## [Exercise text]
==*==
So what you're saying is is that melody is kind of important?

:D You meant to say lyric is one of the most important parts . . ., right?

 

But what is a **GREAT** song? I don't know. Is everyone telling me about just really GOOD songs?

 

I've been working on some arrangements of old tunes that wipe me out. Gershwins "Somebody To Watch Over Me". Hell, that's one great tune. Someone may not even like the lyric because, for a woman singing it, it might be a little to "lamb lost in the woods" helpless, I need a man, type thing. But yet and still; even so it's STILL a great tune.

 

I don't hear tunes of that caliber, anywhere any more. OK, so melody like that is out of fashion today. No one besides those Disney guys writes songs with chords progressions chock full of diminshed chords. Flat nines are only found in jazz and some movie music these days.

 

Back in those days lyrics were great but commercial and campy, perhaps. But so artfully done. Cole Porter's "Cheek To Cheek" or "Just One Of Those Things" or "Skylark". There was a sense of a literate public and a sense of a literate lyric. In modern culture a few have taken on and existentially gone beyond into self centered realms and artistic extremes, redefining the world of the lyric like Dylan and Joni.
==*==
Saved entries
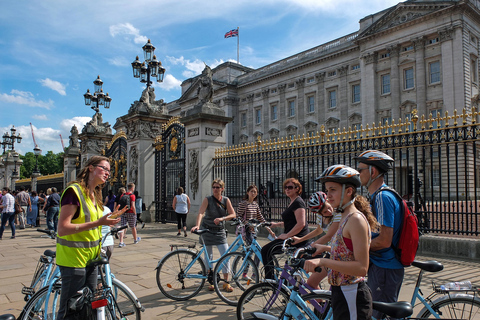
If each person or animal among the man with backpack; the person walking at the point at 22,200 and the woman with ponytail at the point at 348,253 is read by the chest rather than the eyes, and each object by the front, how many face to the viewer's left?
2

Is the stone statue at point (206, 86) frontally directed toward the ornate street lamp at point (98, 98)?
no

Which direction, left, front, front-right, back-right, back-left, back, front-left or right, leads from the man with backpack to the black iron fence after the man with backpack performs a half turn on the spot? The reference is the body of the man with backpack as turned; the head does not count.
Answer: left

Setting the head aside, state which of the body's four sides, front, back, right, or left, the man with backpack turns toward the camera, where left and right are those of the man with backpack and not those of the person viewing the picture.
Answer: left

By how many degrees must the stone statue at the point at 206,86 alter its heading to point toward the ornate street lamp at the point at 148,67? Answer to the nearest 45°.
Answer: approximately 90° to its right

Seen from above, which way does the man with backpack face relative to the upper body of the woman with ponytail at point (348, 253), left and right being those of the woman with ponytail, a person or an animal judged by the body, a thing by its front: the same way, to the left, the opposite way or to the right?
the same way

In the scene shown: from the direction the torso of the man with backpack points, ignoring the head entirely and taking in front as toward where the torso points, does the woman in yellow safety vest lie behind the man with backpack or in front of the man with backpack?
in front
==*==
## [Action item]
Decide whether each statement agrees with the post about great songs, answering yes or no and quoting the deciding words: (a) The writer says flat nines turn up today only in jazz and some movie music. (b) The writer has been arranging recently written songs. (c) The writer claims to know what makes a song great.

## [Problem solution]
(a) Yes: "Flat nines are only found in jazz and some movie music these days."
(b) No: "I've been working on some arrangements of old tunes that wipe me out."
(c) No: "I don't know."